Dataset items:

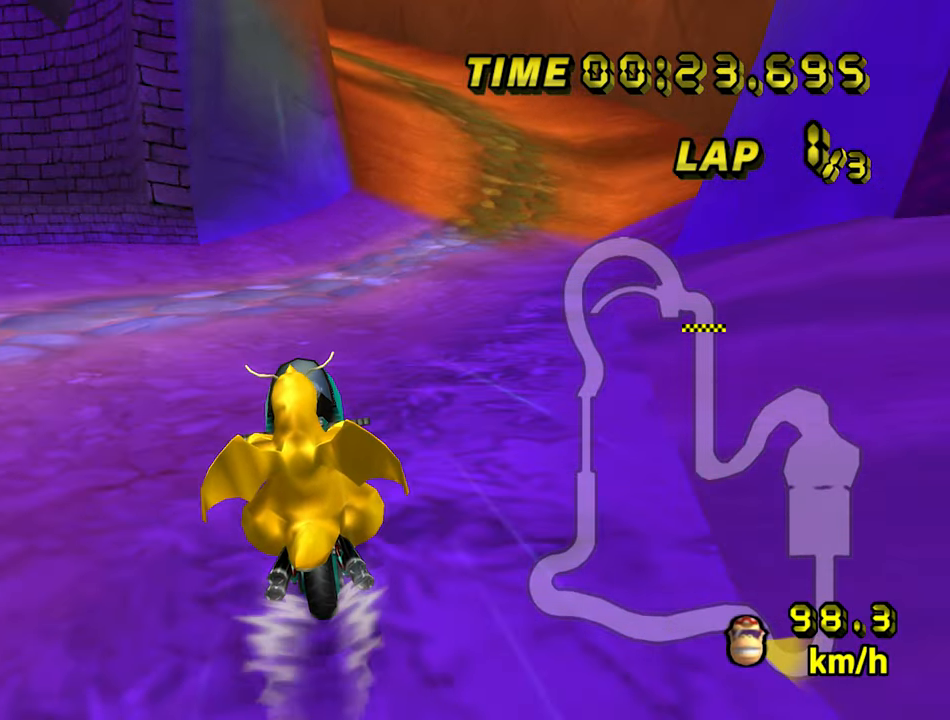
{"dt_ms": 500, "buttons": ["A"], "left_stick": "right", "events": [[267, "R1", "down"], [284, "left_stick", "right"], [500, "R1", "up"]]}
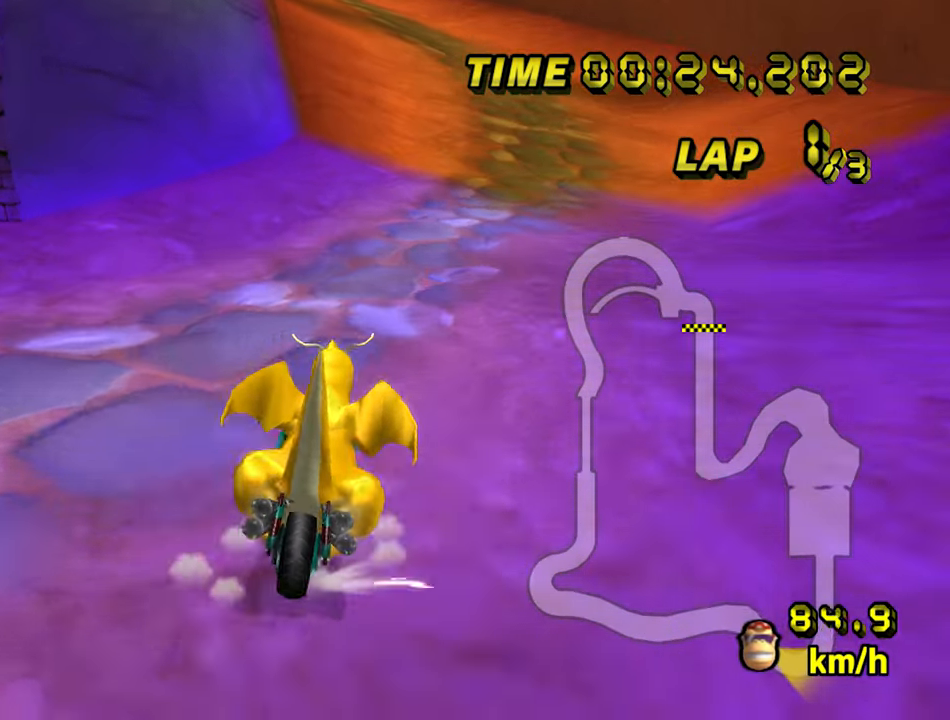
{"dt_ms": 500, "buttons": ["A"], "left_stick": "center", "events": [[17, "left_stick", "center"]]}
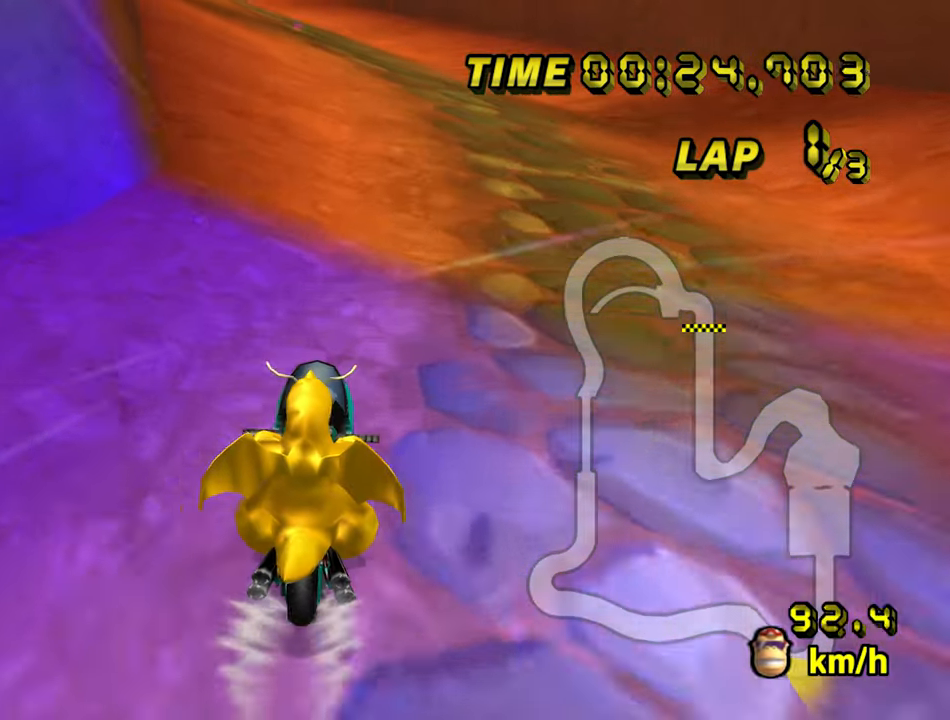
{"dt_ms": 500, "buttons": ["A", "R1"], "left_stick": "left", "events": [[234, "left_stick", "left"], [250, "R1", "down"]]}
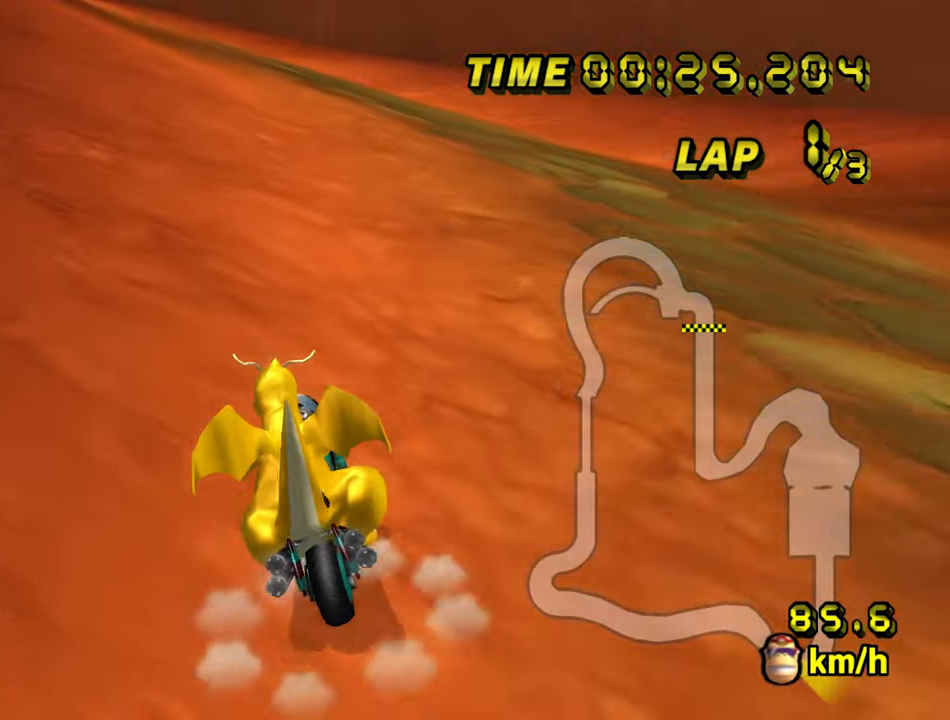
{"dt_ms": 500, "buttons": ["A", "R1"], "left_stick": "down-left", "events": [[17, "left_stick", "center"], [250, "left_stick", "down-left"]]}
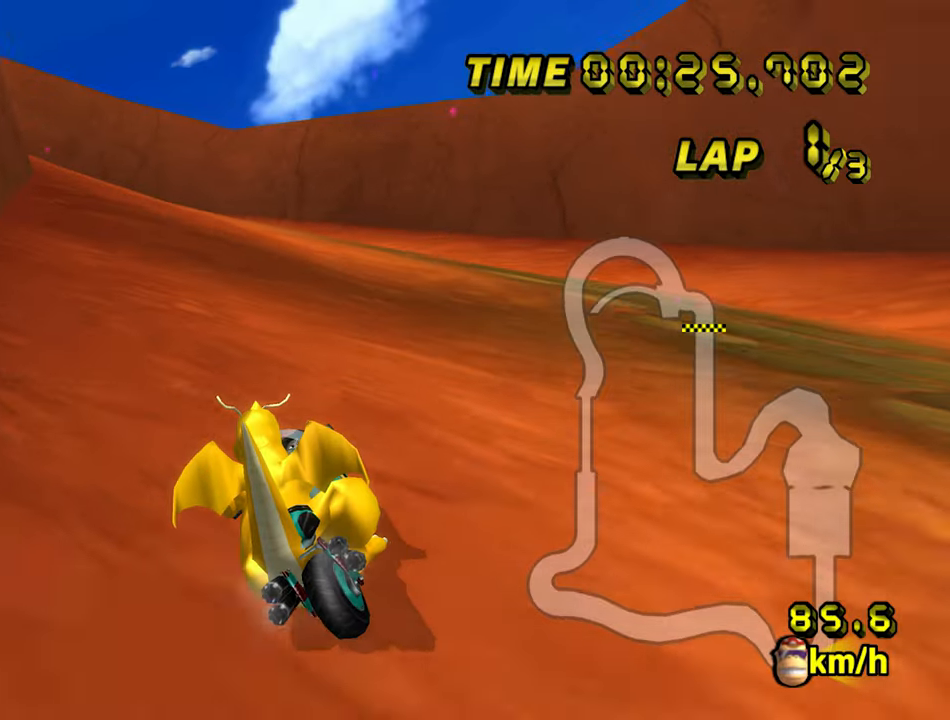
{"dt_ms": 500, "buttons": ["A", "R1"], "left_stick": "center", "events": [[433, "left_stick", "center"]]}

Work item | Without the pictures, give all of the entries above again exactly.

Completed task |
{"dt_ms": 500, "buttons": ["A"], "left_stick": "right", "events": [[267, "R1", "down"], [284, "left_stick", "right"], [500, "R1", "up"]]}
{"dt_ms": 500, "buttons": ["A"], "left_stick": "center", "events": [[17, "left_stick", "center"]]}
{"dt_ms": 500, "buttons": ["A", "R1"], "left_stick": "left", "events": [[234, "left_stick", "left"], [250, "R1", "down"]]}
{"dt_ms": 500, "buttons": ["A", "R1"], "left_stick": "down-left", "events": [[17, "left_stick", "center"], [250, "left_stick", "down-left"]]}
{"dt_ms": 500, "buttons": ["A", "R1"], "left_stick": "center", "events": [[433, "left_stick", "center"]]}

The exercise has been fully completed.